Сожаления, приправленные горьким соусом из непонимания: как жить дальше?
– Позавтракаю в штабе, спасибо.
Мама уходит, и я слышу – её внимание уже привлёк Дмитрий. Точнее, папа, но я… что-то мешает мне произнести это вслух, сколько бы совместных фотографий я не увидела в стенах этой квартиры. Для меня мужчина, желающий спокойной ночи перед сном и нежно называющий меня своей “дочей” был, есть и вероятно ещё долго будет Дмитрием: капитаном, приёмным отцом Вани и мужчиной, который ни разу не позвонил, чтобы поздравить меня с днём рождения.
– Проснись и пой, сестрёнка, – Артур без стука вваливается в комнату. – Мне сегодня снилось нечто крайне забавное…
Я перестаю слушать. Заправляю кровать, надеваю брезентовую форменную куртку прямо поверх пижамы. Проверяю ксиву в кармане. Так странно; теперь, чтобы ходить по улицам города, мне нужна эта дурацкая бумажка в чёрной картонной обложке с выгравированными золотом и серебром буквами “С”, “С” и “О”.
Сотрудник специального отряда. Вот, кто я теперь. Как быстро в моей жизни один ярлык сменяется другим: недотёпа-новенькая, горе-защитница, путешественница во времени.… Теперь ещё и это.
Раскрываю ксиву, гляжу на фотографию. Самая короткая стрижка из всех, которые я когда-либо носила. Волосы, волнистые, выкрашенные в цвет пшеницы, едва прикрывают уши. Сейчас они опустились ниже ключиц, а значит прошло больше года как минимум.
Точнее – два.
На фотографии мне шестнадцать. И как говорит дата, значащаяся точно под ней, я стала стражем пятого сентября, как и в том, моём времени.

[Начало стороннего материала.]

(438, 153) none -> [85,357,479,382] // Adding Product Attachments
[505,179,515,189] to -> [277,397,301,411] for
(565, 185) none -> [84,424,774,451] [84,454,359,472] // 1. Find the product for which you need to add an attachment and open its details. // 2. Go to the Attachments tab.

– … в общем, после такой ночки я понял, что пора завязывать с энергетиками на ужин.
Я сую ксиву в карман, туда же и телефон. Застёгиваю куртку до самого горла. А когда разворачиваюсь, нахожу Артура стоящего совсем рядом со скрещёнными на груди руками.

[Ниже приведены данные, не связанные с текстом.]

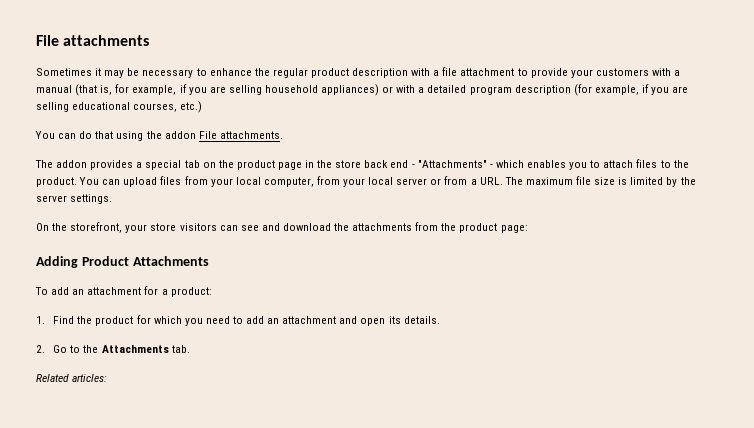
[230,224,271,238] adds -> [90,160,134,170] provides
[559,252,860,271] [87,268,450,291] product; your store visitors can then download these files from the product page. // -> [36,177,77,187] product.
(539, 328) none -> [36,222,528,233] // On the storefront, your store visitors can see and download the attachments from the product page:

– А завтрак? – спрашивает он, приподнимая бровь.
– Хочу позавтракать с друзьями.
– Раньше ты всегда завтракала со своей семьёй.
Этот едва начавшийся диалог уже начинает выводить меня из себя. Ладони сами сжимаются в кулаки.
– Артур, ты идёшь? – кричит мама с кухни. – Каша сейчас остынет!
Мама спасает нас обоих. Артур, бегло осмотрев меня, выходит из комнаты, а я приседаю на край кровати и несколько минут просто дышу.
Собраться меня заставляет только входящий звонок на мобильный телефон.
– Привет, – говорю я в трубку.
– В десятом классе она перевелась в школу с лингвистическим уклоном, – короткая пауза, в течение которой абонент на противоположном конце провода отвлекается на другого собеседника. – Это та, что на переулке Грибова, – поясняет спустя пару секунд.
– Знаю такую. В квартале от неё художественная школа Дани.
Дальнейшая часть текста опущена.